6. Ses relations avec Bonaparte

Pendant la Campagne d’Italie qui débute le 1er avril 1796, Emmanuel-Joseph Sieyès désapprouve à maintes reprises les actes publics et privés du général Bonaparte ainsi que les traités signés directement par le général victorieux.

Emmanuel-Joseph Sieyès, alors Directeur avec Roger Ducos, dans leur préparation du coup d’État, ne pense pas au départ du général Bonaparte. Malheureusement, le seul qui avait les faveurs d’Emmanuel-Joseph Sieyès est mort à Novi le 15 août 1799. Aussi, sans vraiment y compter, il signe la lettre d’annulation du rappel de Bonaparte alors en expédition en Égypte. Le destin jouera contre Emmanuel-Joseph Sieyès car le général Bonaparte avait pris lui-même la décision de revenir en France quelques jours avant.

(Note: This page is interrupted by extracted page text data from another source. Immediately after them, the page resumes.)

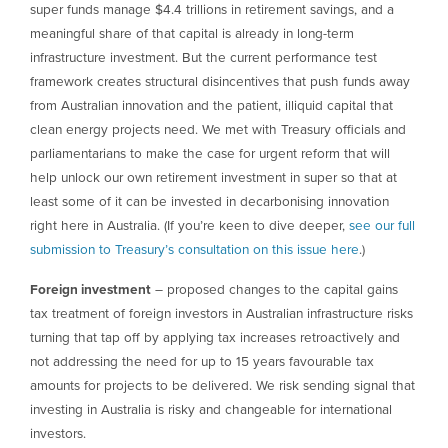
super funds manage $4.4 trillions in retirement savings, and a
meaningful share of that capital is already in long-term
infrastructure investment. But the current performance test
framework creates structural disincentives that push funds away
from Australian innovation and the patient, illiquid capital that
clean energy projects need. We met with Treasury officials and
parliamentarians to make the case for urgent reform that will
help unlock our own retirement investment in super so that at
least some of it can be invested in decarbonising innovation
right here in Australia. (If you’re keen to dive deeper,
see our full
submission to Treasury’s consultation on this issue here
.)
Foreign investment
– proposed changes to the capital gains
tax treatment of foreign investors in Australian infrastructure risks
turning that tap off by applying tax increases retroactively and
not addressing the need for up to 15 years favourable tax
amounts for projects to be delivered. We risk sending signal that
investing in Australia is risky and changeable for international
investors.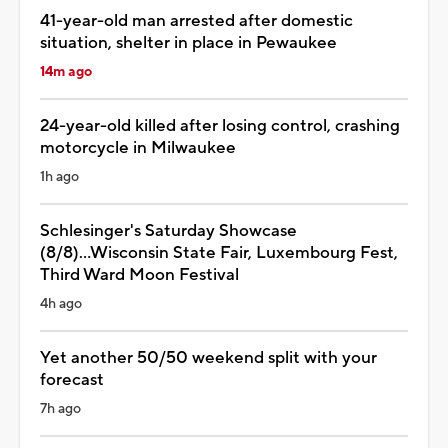
41-year-old man arrested after domestic
situation, shelter in place in Pewaukee
14m ago
24-year-old killed after losing control, crashing
motorcycle in Milwaukee
1h ago
Schlesinger's Saturday Showcase
(8/8)...Wisconsin State Fair, Luxembourg Fest,
Third Ward Moon Festival
4h ago
Yet another 50/50 weekend split with your
forecast
7h ago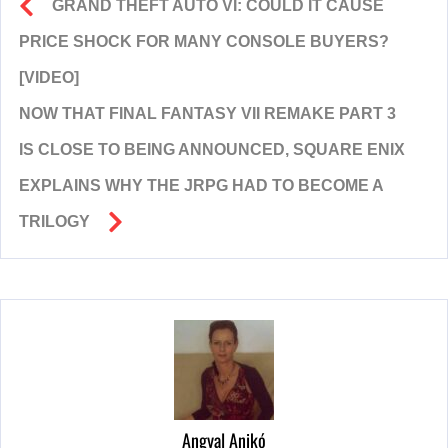
GRAND THEFT AUTO VI: COULD IT CAUSE
PRICE SHOCK FOR MANY CONSOLE BUYERS?
[VIDEO]
NOW THAT FINAL FANTASY VII REMAKE PART 3
IS CLOSE TO BEING ANNOUNCED, SQUARE ENIX
EXPLAINS WHY THE JRPG HAD TO BECOME A
TRILOGY
Angyal Anikó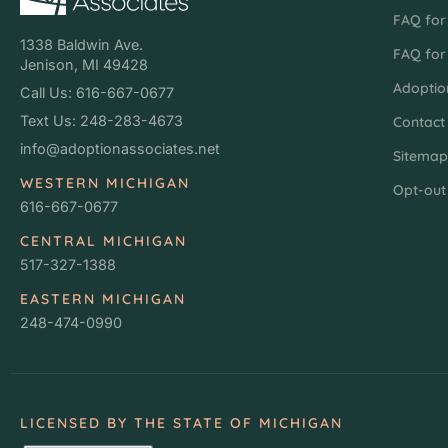
FAQ for 
1338 Baldwin Ave.
FAQ for
Jenison, MI 49428
Adoptio
Call Us: 616-667-0677
Text Us: 248-283-4673
Contact
info@adoptionassociates.net
Sitema
WESTERN MICHIGAN
Opt-out
616-667-0677
CENTRAL MICHIGAN
517-327-1388
EASTERN MICHIGAN
248-474-0990
LICENSED BY THE STATE OF MICHIGAN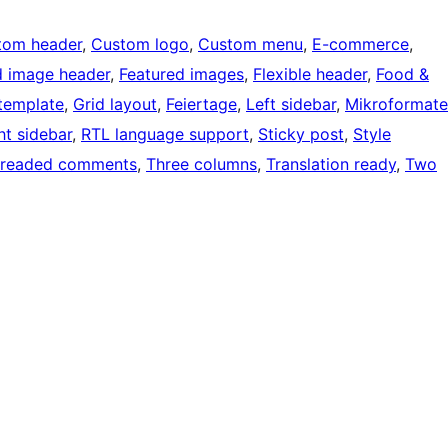
tom header
, 
Custom logo
, 
Custom menu
, 
E-commerce
, 
d image header
, 
Featured images
, 
Flexible header
, 
Food &
 template
, 
Grid layout
, 
Feiertage
, 
Left sidebar
, 
Mikroformate
ht sidebar
, 
RTL language support
, 
Sticky post
, 
Style
readed comments
, 
Three columns
, 
Translation ready
, 
Two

Bonaparte de retour d’Égypte, le coup d’État préparé par Emmanuel-Joseph Sieyès aura lieu le 9 novembre 1799 (18 brumaire de l’An VIII). Bonaparte modifiera légèrement le plan d’Emmanuel-Joseph Sieyès avec un Consulat composé de trois Consuls. Bonaparte sera nommé Premier Consul (les deux autres seront Emmanuel-Joseph Sieyès et Roger-Ducos).

Pour « consoler » Emmanuel-Joseph Sieyès, Bonaparte, alors Premier Consul, nommera Emmanuel-Joseph Sieyès, sénateur puis président du Sénat Conservateur avec 200 000 livres de rente. Bonaparte, empereur, fera Emmanuel-Joseph Sieyès Comte d’Empire en mai 1808.

 

7. Première Restauration

Emmanuel-Joseph Sieyès, absent à la séance du Sénat lors de la proclamation de la déchéance de Napoléon Bonaparte en 1814, signera le document quelques jours plus tard.

 

8. Pendant les Cents-Jours

Napoléon nommera Emmanuel-Joseph Sieyès, pair de France, sans se soucier qu’Emmanuel-Joseph Sieyès s’est toujours prononcé contre une Chambre Haute (Sénat) et contre l’hérédité des charges et des honneurs.

 

9. Seconde Restauration

Après la seconde restauration, Emmanuel-Joseph Sieyès s’exile de lui-même à Bruxelles où il fonde, avec Jean-Jacques Régis Cambacérès et Ramel, ancien ministre des finances du Directoire, une caisse de secours et d’aide aux exilés français sans ressource.

Emmanuel-Joseph Sieyès rentre en France en 1830 et meurt le 20 juin 1836. Il sera inhumé dans la 30ème division du cimetière du Père-Lachaise à Paris.